# Exercise objective
Count the lines in the entries below that contain the string "خاکستری", treating case as significant, and reply with the number alone.

(Saved data entries)
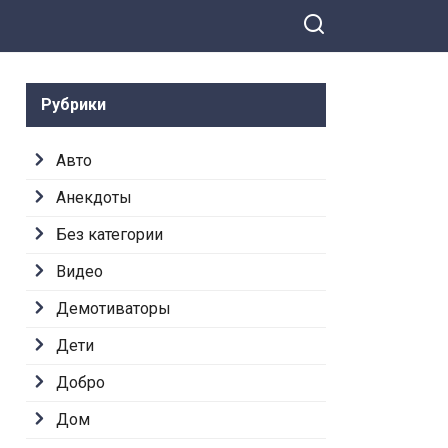
Рубрики
Авто
Анекдоты
Без категории
Видео
Демотиваторы
Дети
Добро
Дом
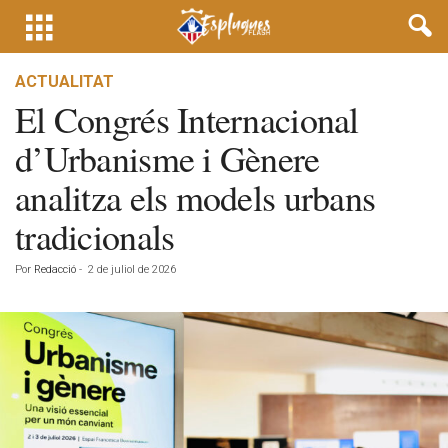
ACTUALITAT
El Congrés Internacional
d’Urbanisme i Gènere
analitza els models urbans
tradicionals
Por
Redacció
-
2 de juliol de 2026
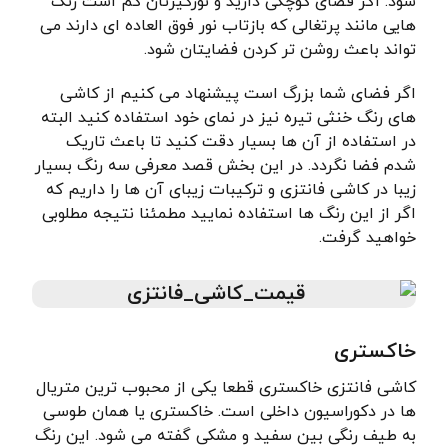
شود. اگر فضای کوچکی دارید و نورگیرتان کم است رنگ
هایی مانند پرتغالی که بازتاب نور فوق العاده ای دارند می
تواند باعث روشن تر کردن فضایتان شود.
اگر فضای شما بزرگ است پیشنهاد می کنیم از کاشی
های رنگ خنثی تیره نیز در نمای خود استفاده کنید البته
در استفاده از آن ها بسیار دقت کنید تا باعث تاریک
شدم فضا نگردد. در این بخش قصد معرفی سه رنگ بسیار
زیبا در کاشی فانتزی و ترکیبات زیبای آن ها را داریم که
اگر از این رنگ ها استفاده نمایید مطمئنا نتیجه مطلوبی
خواهید گرفت.
خاکستری
کاشی فانتزی خاکستری قطعا یکی از محبوب ترین متریال
ها در دکوراسیون داخلی است. خاکستری یا همان طوسی
به طیف رنگی بین سفید و مشکی گفته می شود. این رنگ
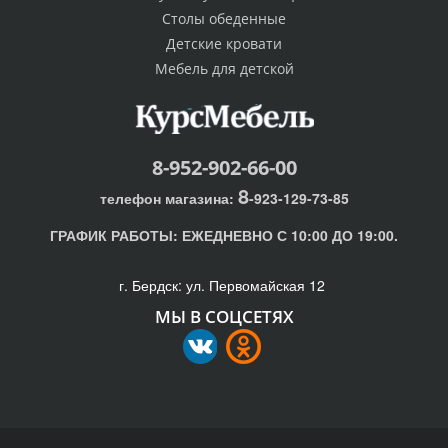
Столы обеденные
Детские кровати
Мебель для детской
8-952-902-66-00
8
телефон магазина:
-923-129-73-85
ГРАФИК РАБОТЫ:
ЕЖЕДНЕВНО С 10:00 ДО 19:00.
г. Бердск: ул. Первомайская 12
МЫ В СОЦСЕТЯХ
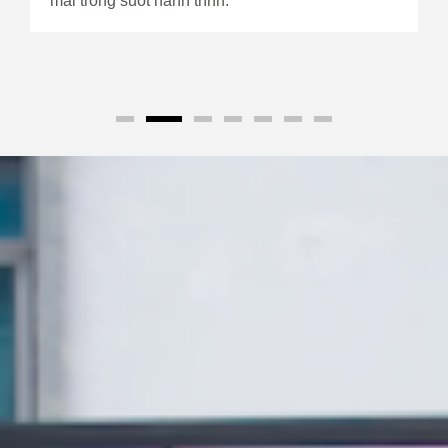
mái trong suốt hành trình.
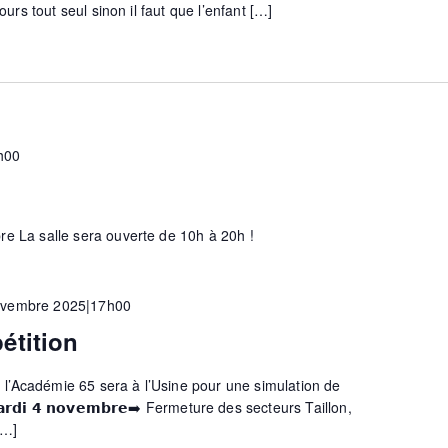
cours tout seul sinon il faut que l’enfant […]
h00
re La salle sera ouverte de 10h à 20h !
ovembre 2025|17h00
étition
maine, l’Académie 65 sera à l’Usine pour une simulation de
𝗮𝗿𝗱𝗶 𝟰 𝗻𝗼𝘃𝗲𝗺𝗯𝗿𝗲➡️ Fermeture des secteurs Taillon,
[…]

# Solved exercise
3